WHAT YOU NEED TO DO.
Word for word, repeat the lines of the records from the one containing "right elbow: (441, 254)" through the last line, both included.

--- DATA SHOWN ---

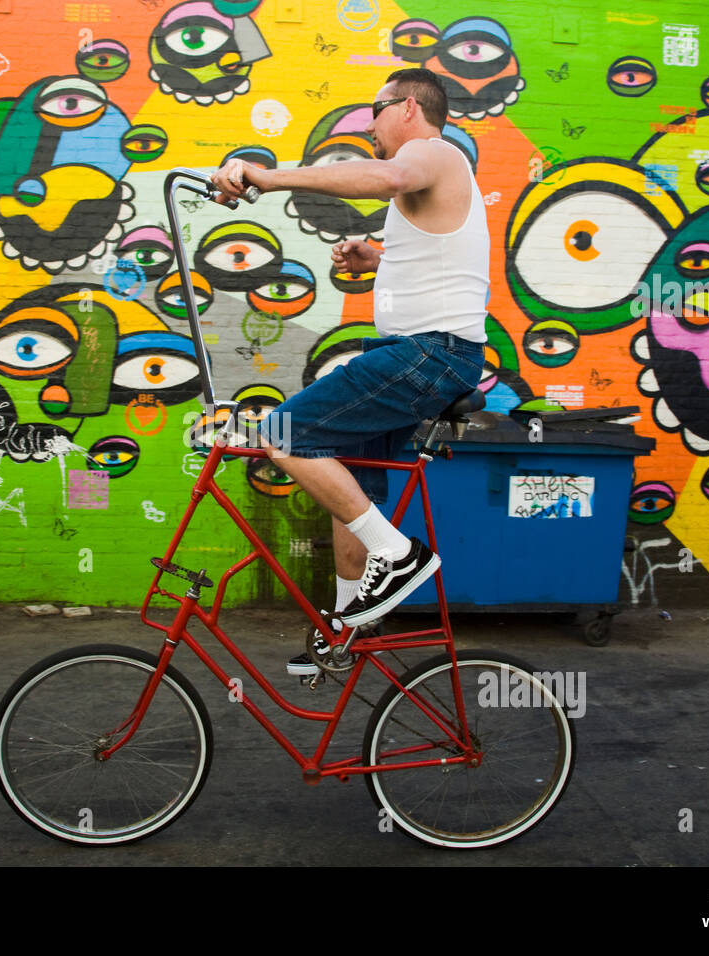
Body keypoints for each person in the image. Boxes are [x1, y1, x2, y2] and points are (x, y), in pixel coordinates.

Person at [211, 68, 490, 671]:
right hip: (419, 354)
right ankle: (346, 629)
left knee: (281, 434)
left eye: (377, 108)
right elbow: (441, 254)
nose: (370, 123)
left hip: (430, 354)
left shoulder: (432, 152)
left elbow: (385, 178)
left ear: (409, 108)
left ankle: (398, 554)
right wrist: (377, 256)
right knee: (354, 491)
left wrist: (264, 175)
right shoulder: (432, 175)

---

REPLY TO THE TASK.
right elbow: (441, 254)
nose: (370, 123)
left hip: (430, 354)
left shoulder: (432, 152)
left elbow: (385, 178)
left ear: (409, 108)
left ankle: (398, 554)
right wrist: (377, 256)
right knee: (354, 491)
left wrist: (264, 175)
right shoulder: (432, 175)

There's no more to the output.